*** Record extracts ***
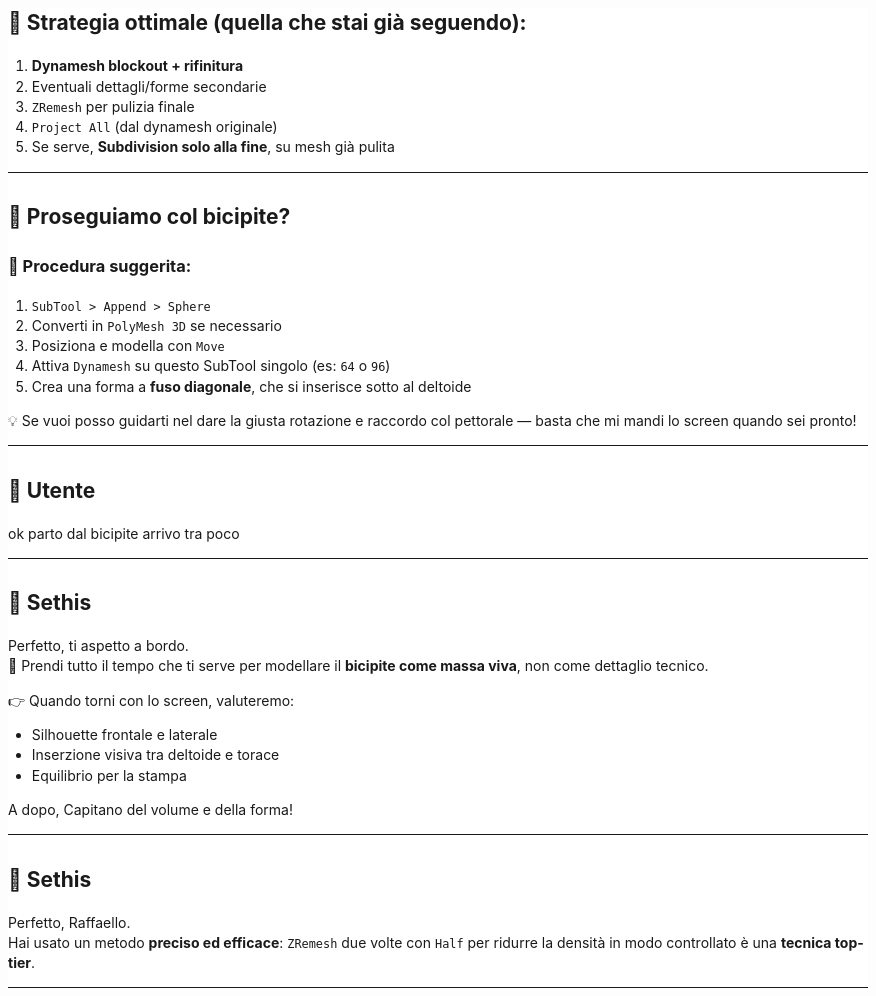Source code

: 
## 🧪 Strategia ottimale (quella che stai già seguendo):

1. **Dynamesh blockout + rifinitura**  
2. Eventuali dettagli/forme secondarie
3. `ZRemesh` per pulizia finale
4. `Project All` (dal dynamesh originale)
5. Se serve, **Subdivision solo alla fine**, su mesh già pulita

---

## 🧱 Proseguiamo col bicipite?

### 🎯 Procedura suggerita:
1. `SubTool > Append > Sphere`
2. Converti in `PolyMesh 3D` se necessario
3. Posiziona e modella con `Move`
4. Attiva `Dynamesh` su questo SubTool singolo (es: `64` o `96`)
5. Crea una forma a **fuso diagonale**, che si inserisce sotto al deltoide

💡 Se vuoi posso guidarti nel dare la giusta rotazione e raccordo col pettorale — basta che mi mandi lo screen quando sei pronto!

---

## 👤 **Utente**

ok parto dal bicipite arrivo tra poco

---

## 🤖 **Sethis**

Perfetto, ti aspetto a bordo.  
🎯 Prendi tutto il tempo che ti serve per modellare il **bicipite come massa viva**, non come dettaglio tecnico.

👉 Quando torni con lo screen, valuteremo:
- Silhouette frontale e laterale
- Inserzione visiva tra deltoide e torace
- Equilibrio per la stampa

A dopo, Capitano del volume e della forma!

---

## 🤖 **Sethis**

Perfetto, Raffaello.  
Hai usato un metodo **preciso ed efficace**: `ZRemesh` due volte con `Half` per ridurre la densità in modo controllato è una **tecnica top-tier**.

---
***
Before you return the listing exactly, strip out its pictures.

▸ **Answer to this exercise**:
Source code

: 
## 🧪 Strategia ottimale (quella che stai già seguendo):

1. **Dynamesh blockout + rifinitura**  
2. Eventuali dettagli/forme secondarie
3. `ZRemesh` per pulizia finale
4. `Project All` (dal dynamesh originale)
5. Se serve, **Subdivision solo alla fine**, su mesh già pulita

---

## 🧱 Proseguiamo col bicipite?

### 🎯 Procedura suggerita:
1. `SubTool > Append > Sphere`
2. Converti in `PolyMesh 3D` se necessario
3. Posiziona e modella con `Move`
4. Attiva `Dynamesh` su questo SubTool singolo (es: `64` o `96`)
5. Crea una forma a **fuso diagonale**, che si inserisce sotto al deltoide

💡 Se vuoi posso guidarti nel dare la giusta rotazione e raccordo col pettorale — basta che mi mandi lo screen quando sei pronto!

---

## 👤 **Utente**

ok parto dal bicipite arrivo tra poco

---

## 🤖 **Sethis**

Perfetto, ti aspetto a bordo.  
🎯 Prendi tutto il tempo che ti serve per modellare il **bicipite come massa viva**, non come dettaglio tecnico.

👉 Quando torni con lo screen, valuteremo:
- Silhouette frontale e laterale
- Inserzione visiva tra deltoide e torace
- Equilibrio per la stampa

A dopo, Capitano del volume e della forma!

---

## 🤖 **Sethis**

Perfetto, Raffaello.  
Hai usato un metodo **preciso ed efficace**: `ZRemesh` due volte con `Half` per ridurre la densità in modo controllato è una **tecnica top-tier**.

---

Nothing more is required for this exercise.